Rachel Pine looks forward to this year’s Investment Conference – the most ambitious we’ve ever presented.
Investment Conference 2020 took place from 11-13 March, and many of us arrived in Edinburgh just as the scale and import of the pandemic was becoming terrifyingly clear. Scotland began to close down around us, and none of us would have imagined that a year would go by and we wouldn’t have met in person again.
When we at the PLSA started to think about Investment Conference this past summer, we had been working from home for several months, and many of us had finished the first round of home schooling. Our homes became not just our offices and schools but our gyms and cinemas, too, and we had grown accustomed to not seeing family, friends and colleagues, and to not doing many of the things we enjoy. At the same time, the Brexit deadline edged closer and concerns about our future trading relationships with Europe and other nations were yet another source of worry.
Clearly, we had gone beyond any place, either physical or imagined, that we’d ever dreamed of. We had new ways of working and new ways of interacting with each other. The UK had new borders, in a sense, and our industry might need to work to different regulations, beyond ones that we had established in the past. Beyond any doubt, we were in a place that was – well, just beyond.
But the work of the pensions industry must continue – our members provide retirement income for some 30 million savers, with £1.3 trillion in assets – so we must push forward. And while things looked bleak, the investment community identified bright spots and opportunities in a world that didn’t seem to have many.
Those bright spots and opportunities are well represented over the three days of the conference where speakers from our fund and business members – 106 of them – will be discussing and presenting these ideas. We’ll be talking about investment in areas like residential property and logistics – who doesn’t know someone who bought a house this year, or shopped online a bit more than they’d like to admit?

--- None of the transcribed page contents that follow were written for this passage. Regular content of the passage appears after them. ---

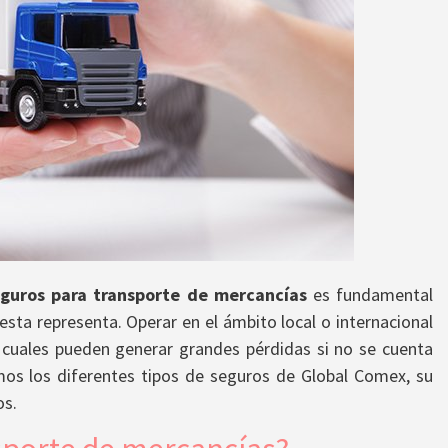
guros para transporte de mercancías
es fundamental
esta representa. Operar en el ámbito local o internacional
s cuales pueden generar grandes pérdidas si no se cuenta
mos los diferentes tipos de seguros de Global Comex, su
os.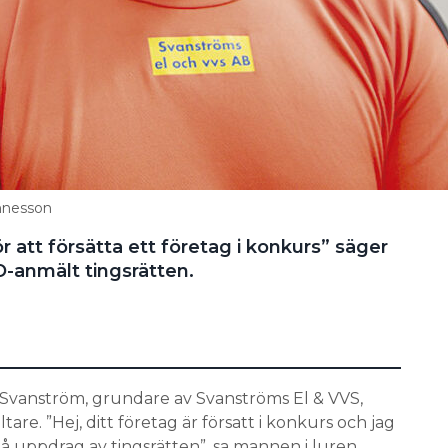
nnesson
r att försätta ett företag i konkurs” säger
anmält tingsrätten.
Svanström, grundare av Svanströms El & VVS,
re. ”Hej, ditt företag är försatt i konkurs och jag
på uppdrag av tingsrätten”, sa mannen i luren.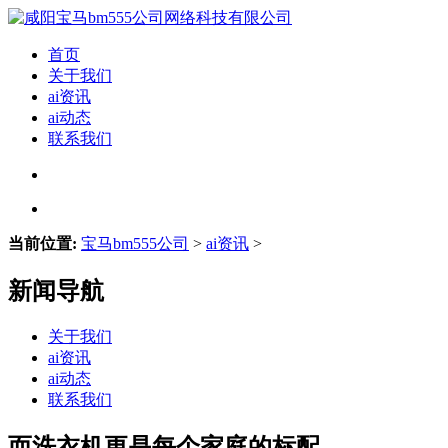
首页
关于我们
ai资讯
ai动态
联系我们
当前位置:
宝马bm555公司
>
ai资讯
>
新闻导航
关于我们
ai资讯
ai动态
联系我们
而洗衣机更是每个家庭的标配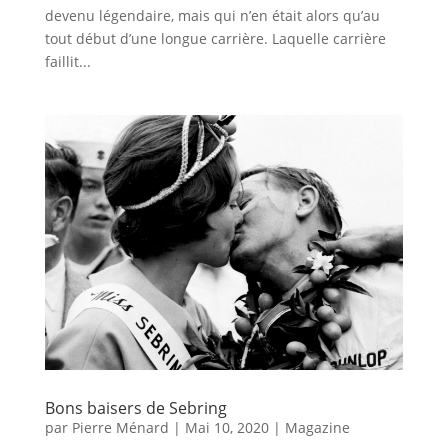
devenu légendaire, mais qui n’en était alors qu’au
tout début d’une longue carrière. Laquelle carrière
faillit...
Bons baisers de Sebring
par
Pierre Ménard
|
Mai 10, 2020
|
Magazine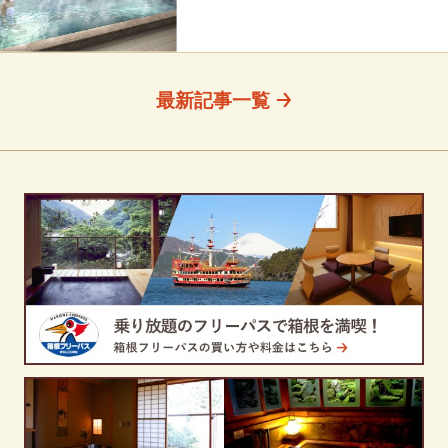
最新記事一覧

New ways of considering how DC investment works – from including private markets in DC defaults (once nearly impossible), through assessing how the ‘safety’ portion of a DC portfolio can still deliver less-volatile returns in our nearly- no-interest world, to managing investment during the decumulation phase – are critical to understand as auto-enrolment matures and the amount of assets under management in DC schemes and master trusts builds.
The climate emergency is given plenty of attention here as well. As regulations around pensions’ climate risks tighten, we present several sessions that demonstrate how schemes can look at climate and ESG more broadly, with new research, ideas on responsible investment in equities and fixed income. We take a closer look at impact investment, with ideas on how pensions investment can assist in easing some of society’s historic inequities.
And that’s not to mention a good amount of nuts and bolts conversations around issues like buy-ins, longevity risk and the new DB funding code, for example, each of which is covered within the programme.
We’re using Investment Conference 2021 to go beyond pensions too, to get views on many subjects that will inform not just financial markets but society and governments around the world in the months and years to come. These views are coming from a wide range of speakers, including ITV’s Robert Peston, who will talk about goings-on at Whitehall; Lord Bilimoria, president of the Confederation of British Industry, on the health of UK plc – plan sponsors to us – and how they are evolving with the times; Dr Devi Sridhar, the epidemiologist who advises Nicola Sturgeon will talk to us about how this pandemic is likely to end, and what we can do to guard against other viruses that may be waiting in the wings; Miles Celic of TheCityUk, on how the UK financial services industry’s post-Brexit regulatory architecture is evolving; Baroness Helena Morrissey of the Diversity Project on why she has turned her attention to addressing gender inequality within the fund management industry; and Lord Adair Turner on the cooperation and pragmatism necessary to unite global governments to get to net zero by 2050.
All this is to say that we’ve gone beyond our previous benchmarks to try to present a programme of speakers and subjects that goes beyond anything we’ve presented before.